Rocking didn’t help the participants enter the first stage of early, light sleep any faster, nor was their REM sleep affected. But they did spend less time in the first few stages of sleep, and nearly a quarter more time in deep slow-wave sleep.
Bayer and her colleagues also noticed that rocking increased the number of “sleep spindles” during slow wave sleep. These bursts of coherent brain activity are known to help prevent a sleeper from briefly waking – and on the nights the participants were rocked, there was an association between an increase in the “fast” form of sleep spindles and reduced awakenings. (Though brief arousals are common during sleep, they do interfere with normal cycling between the various sleep stages.)
Spindle activity during slow wave sleep is also known to relate to the replaying of memories, which is important for memory consolidation. On the evening before each of the experimental nights, the participants were given a series of word pairs to learn before being tested immediately and then again when they woke in the morning. They performed better on the morning memory test after a night of rocking than after a night in a normal bed.
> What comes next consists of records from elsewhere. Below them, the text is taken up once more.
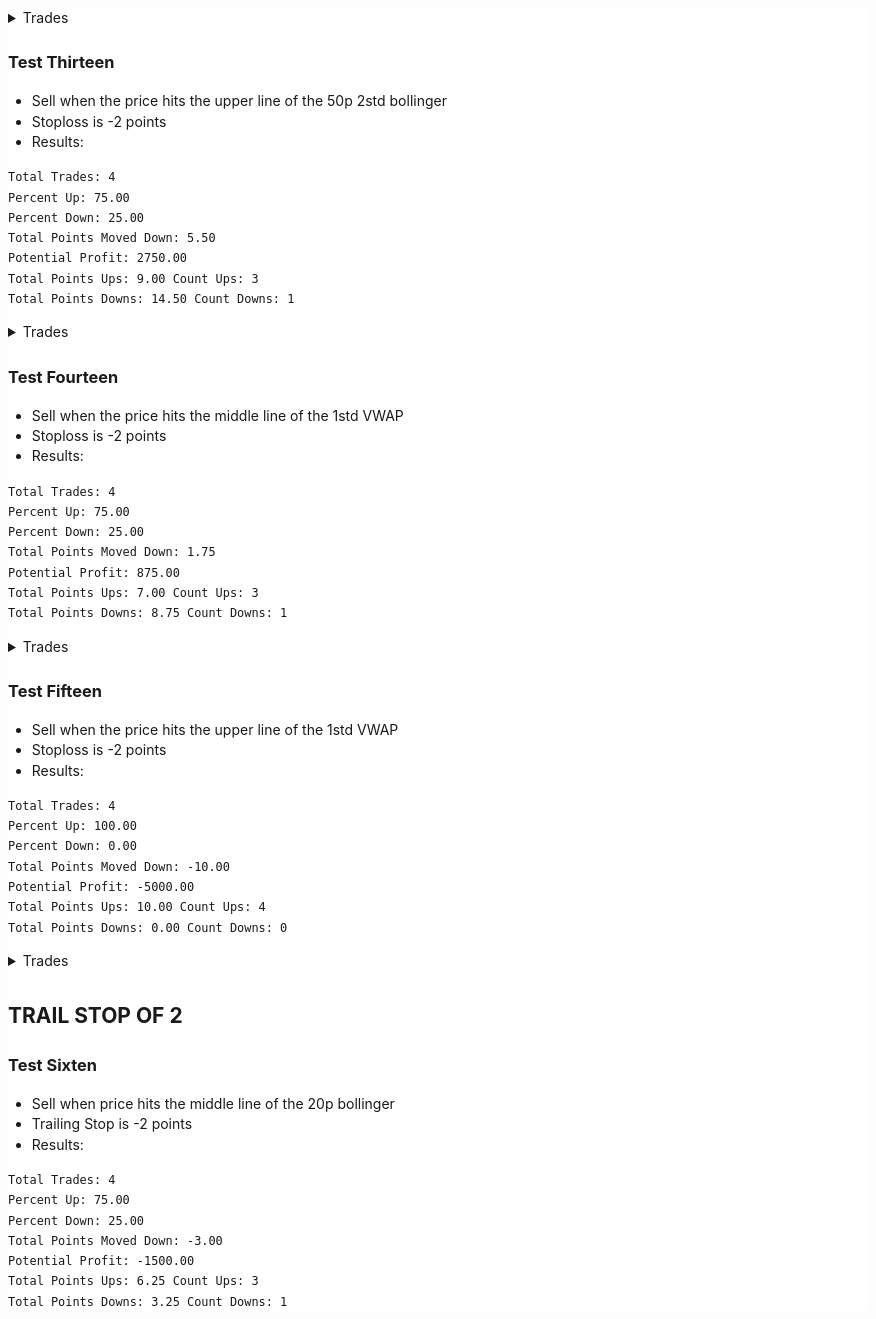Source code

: <details><summary>Trades</summary></details>

### Test Thirteen
* Sell when the price hits the upper line of the 50p 2std bollinger
* Stoploss is -2 points
* Results:
```
Total Trades: 4
Percent Up: 75.00
Percent Down: 25.00
Total Points Moved Down: 5.50
Potential Profit: 2750.00
Total Points Ups: 9.00 Count Ups: 3
Total Points Downs: 14.50 Count Downs: 1
```

<details><summary>Trades</summary></details>

### Test Fourteen
* Sell when the price hits the middle line of the 1std VWAP
* Stoploss is -2 points
* Results:
```
Total Trades: 4
Percent Up: 75.00
Percent Down: 25.00
Total Points Moved Down: 1.75
Potential Profit: 875.00
Total Points Ups: 7.00 Count Ups: 3
Total Points Downs: 8.75 Count Downs: 1
```

<details><summary>Trades</summary></details>

### Test Fifteen
* Sell when the price hits the upper line of the 1std VWAP
* Stoploss is -2 points
* Results:
```
Total Trades: 4
Percent Up: 100.00
Percent Down: 0.00
Total Points Moved Down: -10.00
Potential Profit: -5000.00
Total Points Ups: 10.00 Count Ups: 4
Total Points Downs: 0.00 Count Downs: 0
```

<details><summary>Trades</summary></details>

## TRAIL STOP OF 2

### Test Sixten
* Sell when price hits the middle line of the 20p bollinger
* Trailing Stop is -2 points
* Results:
```
Total Trades: 4
Percent Up: 75.00
Percent Down: 25.00
Total Points Moved Down: -3.00
Potential Profit: -1500.00
Total Points Ups: 6.25 Count Ups: 3
Total Points Downs: 3.25 Count Downs: 1
```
In fact, after a rocking night they did even better on the test than they had the previous evening (this overnight improvement didn’t occur after a night in a standard bed). “This increase in overnight memory accuracy was supported by a decrease in the number of errors and an increase in the number of correct responses only during the rocking night,” the researchers note.
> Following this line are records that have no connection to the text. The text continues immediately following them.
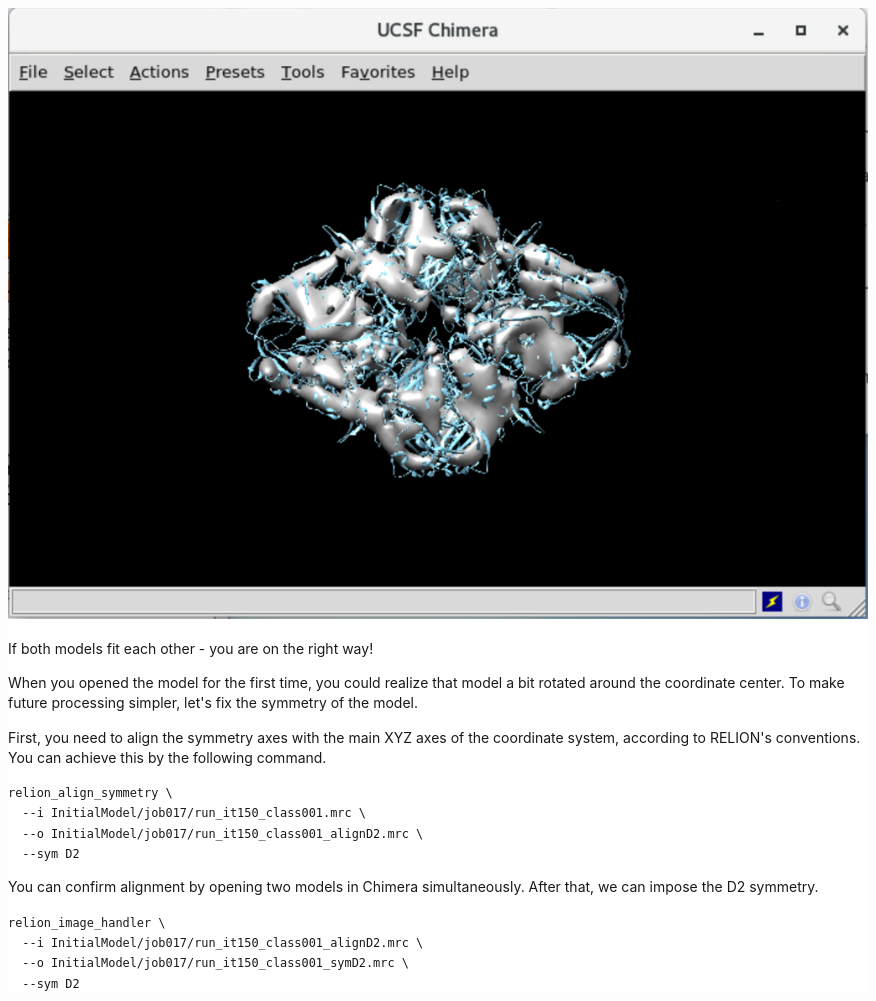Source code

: ![images/chimera_initial_model_and_ideal_model.png](images/chimera_initial_model_and_ideal_model.png)

If both models fit each other - you are on the right way!

When you opened the model for the first time, you could realize that model a bit rotated around the coordinate center. To make future processing simpler, let's fix the symmetry of the model.

First, you need to align the symmetry axes with the main XYZ axes of the coordinate system, according to RELION's conventions. You can achieve this by the following command.

```
relion_align_symmetry \
  --i InitialModel/job017/run_it150_class001.mrc \
  --o InitialModel/job017/run_it150_class001_alignD2.mrc \
  --sym D2
```

You can confirm alignment by opening two models in Chimera simultaneously. After that, we can impose the D2 symmetry.

```
relion_image_handler \
  --i InitialModel/job017/run_it150_class001_alignD2.mrc \
  --o InitialModel/job017/run_it150_class001_symD2.mrc \
  --sym D2
```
How might rocking increase slow-wave sleep duration and reduce disruptive waking? “While the exact underlying neuronal mechanism cannot be fully elucidated here, we hypothesize that the rocking effect would be driven by the vestibular system,” they write.
Evidence for this comes in part from the companion study on mice. All-night rocking had slightly different impacts on mice vs. people: when their cages were rocked, the mice fell asleep faster and stayed asleep for longer, but there was no evidence that they slept more deeply. The effects of rocking vanished, however, in mice bred to lack functional otolithic organs. These organs, which form part of the vestibular system, sense forward/backward and sideways motion.
The researchers think rhythmic rocking may exert a kind of synchronising action in the brain, inducing a rhythmic pattern of activity in neural pathways from the thalamus, which receives signals from the vestibular system, on into the cortex, directly influencing the appearance of fast sleep spindles.
More work is clearly needed to establish exactly what’s going on. But as far as the observed sleep effects themselves are concerned, as the researchers conclude, “These results may be relevant for the development of non-pharmacological therapies for patients with insomnia or mood disorders or even for ageing populations, who frequently suffer from decreased sleep and/or from memory impairments.”